Dr. Dasan delivered the key note address on “Celebrating
the Eternal Woman: A Note on the Heroism
of the Feminine Psyche” at the National Seminar on Women’s Writing in English,
held at St.Mary’s College, on 10 January 2014.
Excerpts from his address:
This keynote address aims at the figural portrayal of the
female self. While attempting to highlight the contrasting perceptions between
the ‘female self’ as a biological and natural construct and ‘the woman’ as a
social construct, it underscores that ultimately it is the paradoxical
differences in gender sexuality, differences which simultaneously reiterate the
beauty and richness of the biological complementarity ingrained in the very act
of the creation of man and woman, which prevail in terms of true humanity. I am
one of those who subscribe to the view that the social construct of woman,
woman as objectified Other, ‘reified as a sexual and linguistic commodity
fixed, written about and traded among men’ by the metaphysical Self, ought to
be dismantled and deconstructed, and the natural construct of the female self,
attuned to the biological and the eternal feminine, should prevail as a
liberating force.
The figuration of the female self implied in the title of
this keynote address comes from varied interstitial sources. Though the
inspiration for the title as ‘Celebrating the Eternal Woman…” comes partly from
Goethe’s Faust wherein he speaks of ‘the eternal feminine’

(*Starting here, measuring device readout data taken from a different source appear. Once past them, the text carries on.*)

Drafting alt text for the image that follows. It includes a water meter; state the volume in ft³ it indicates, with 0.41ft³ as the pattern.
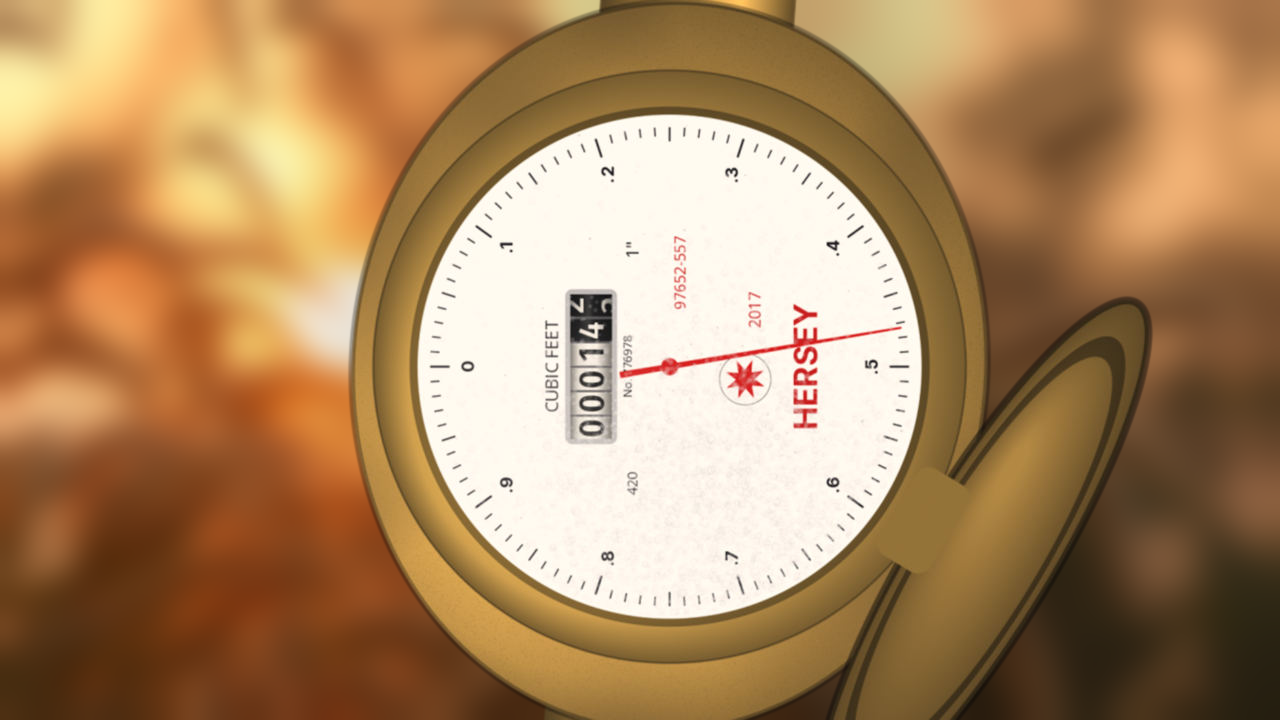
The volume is 142.47ft³
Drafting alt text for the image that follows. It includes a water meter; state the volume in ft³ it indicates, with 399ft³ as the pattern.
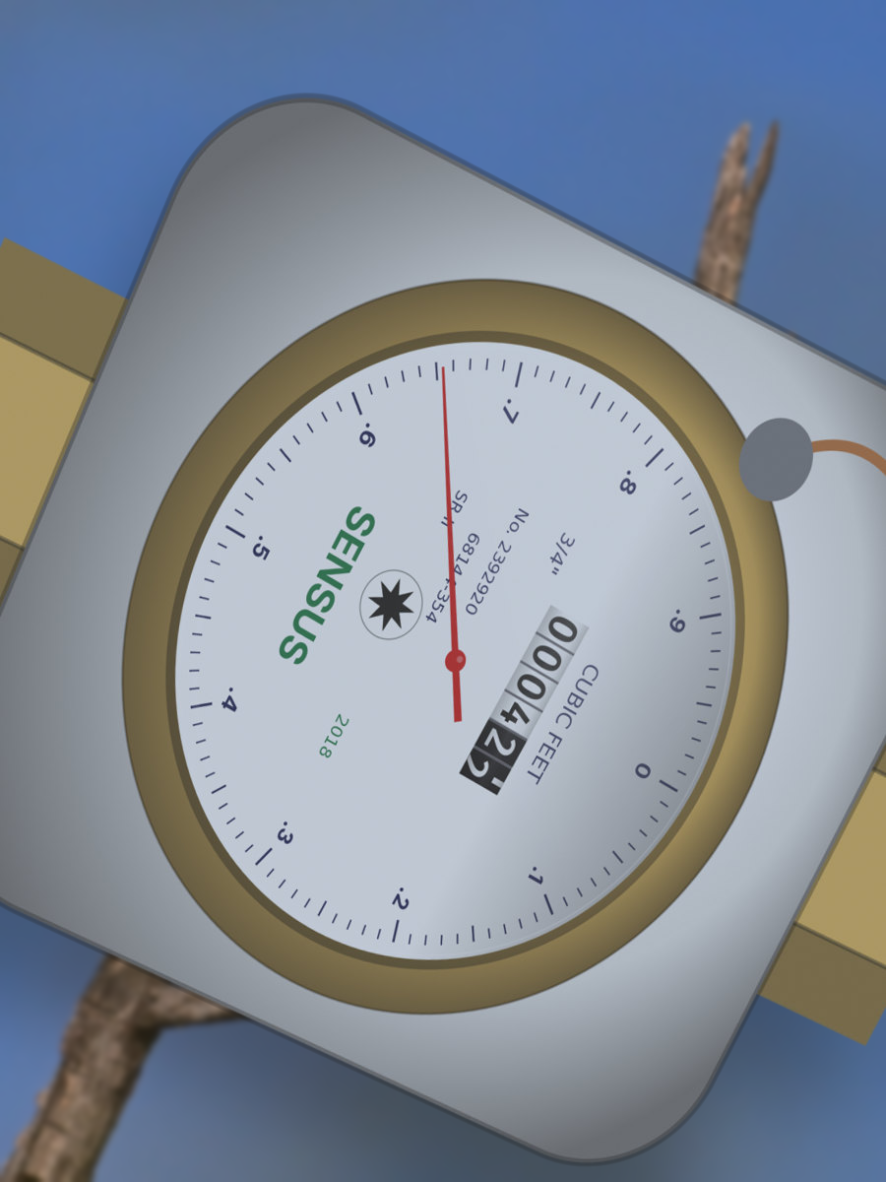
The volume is 421.65ft³
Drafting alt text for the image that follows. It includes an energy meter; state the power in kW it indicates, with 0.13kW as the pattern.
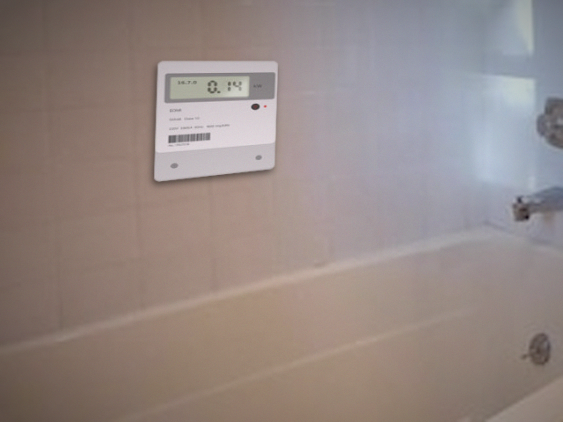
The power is 0.14kW
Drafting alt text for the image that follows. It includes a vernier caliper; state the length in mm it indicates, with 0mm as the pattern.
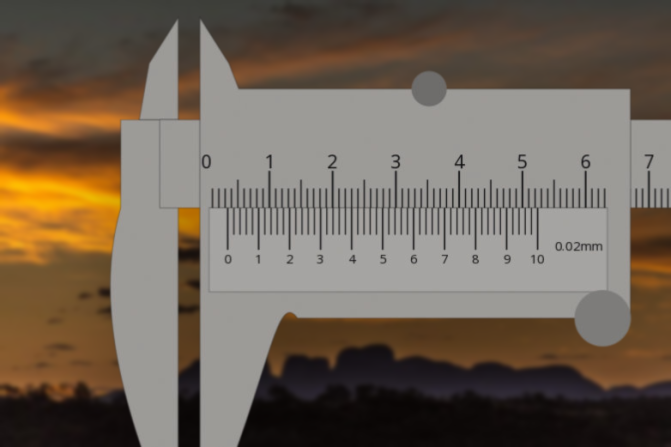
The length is 3.4mm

taking Faust closer to heaven, a few other cross-disciplinary source-texts such
as John Keats’ poem, “Ode to Psyche” which is a fine song-tribute to the female
self associated with fertility and creativity, Taoist principles of masculine
Yin (animus) and female Yang (anima) counterbalancing the outer world with the
inner world, Carl Jung’s ‘Gnosis on Depth Psychology’, Toni Wolff’s Structural
Forms of Feminine Psyche, (1951) – Foursome Feminine Archetypes (queen, mother,
wise woman, and lover/Eros) in contrast with the Four Masculine Archetypes (king/leader,
warrior, magician/logos, and lover) and Helene Cixous’ “The Laugh of the Medusa”
(1975) – l’ecriture feminine ‘write yourself’ / ‘the female body must be heard
so as to change the world’ / woman as medusa exploring her body as a ‘limitless
country’/ ‘feminine writing originating from the body’ have also contributed to
‘the figuring of the feminine’ implied in the title. There are other texts such
as Mary’s song, The Magnificat’ proclaiming the eternal feminine as an agency
nourishing new life, ‘Spivak’s essay ‘Can the Subaltern Speak?’ (1988), as a
quest for female empowerment education against the enforced silence of women,
women treated like domestic cattle yoking to masculine owners, Valmiki’s ‘Ramayana’,
Manmohan Singh’s ‘Sarus Crane’ and Mahaswetha Devi’s ‘Breast Stories’ which
have made their impact in the musings reflected here.